On one hand, I know you write best when you're under pressure, pushing yourself hard.
On the other hand, you don't wanna be one of the NaNoWriMo folks who successfully writes 50,000 words of utterly unprintable garbage and then congratulates herself for hitting her deadline.
It's a fine line, and only you know where you are with respect to it. What with the sick and the work and the significant other, I don't think a schedule adjustment is out of the question. Especially work -- when work is stressful and time-filling, it hits everything, exercise and love life and hobbies and all of it.
As long as your deadlines are keeping you motivated enough to keep writing even on days when you don't feel like it, they're doing their job. When they start making you write fill-in stuff or write stuff you're not ready to tackle plotwise -- or write garbage because it's late and you're tired -- it gets less helpful.
(I say this not as a Clarion buddy but as somebody who set a 2000-words-per-day quota for himself and then met it, only to realize that about half the time, it produced crap that not only had to be rewritten but messed up major plot aspects in the process. I am so not holier-than-thou.)
You didn't not-write 50 pages. You successfully wrote 34. Hang in there. I can't wait to read this one. :)
Posted by Patrick
I've never written to a wordcount myself. Seems a little too focussed on the quantitative aspect, not the qualitative ...
Posted by Jennifer
Patrick, yea, what stopped me was doing line edits. I realized I'd dropped some plot threads early on, so went back and did my line edits and fixed some things that needed fixing.

+++++

▸ What you will do:
**1)** Answer these about the writing-deadline comments:
(a) How many words do the NaNoWriMo folks write, according to the comments?
(b) What daily word quota did the commenter set for himself?
(c) How many pages does the commenter say were successfully written?
**2)** Extract the part of the writing-deadline comments that begins at the words "On the other" and stops after "gets less helpful.".
You won't need the lines after this text.

▸ Data extracts:

+++++

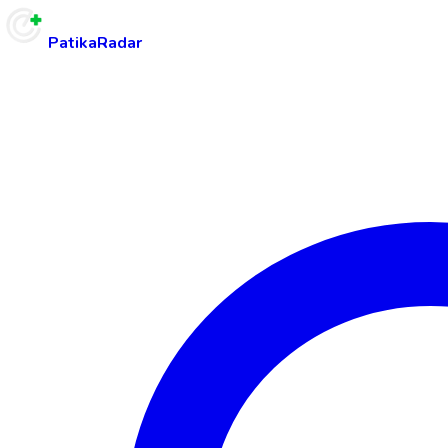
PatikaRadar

+++++

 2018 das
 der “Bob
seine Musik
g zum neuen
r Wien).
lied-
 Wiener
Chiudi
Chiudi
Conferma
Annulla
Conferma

+++++

▸ Expected responses:
**1)**
(a) 50,000 words
(b) 2000 words per day
(c) 34

**2)**
On the other hand, you don't wanna be one of the NaNoWriMo folks who successfully writes 50,000 words of utterly unprintable garbage and then congratulates herself for hitting her deadline.
It's a fine line, and only you know where you are with respect to it. What with the sick and the work and the significant other, I don't think a schedule adjustment is out of the question. Especially work -- when work is stressful and time-filling, it hits everything, exercise and love life and hobbies and all of it.
As long as your deadlines are keeping you motivated enough to keep writing even on days when you don't feel like it, they're doing their job. When they start making you write fill-in stuff or write stuff you're not ready to tackle plotwise -- or write garbage because it's late and you're tired -- it gets less helpful.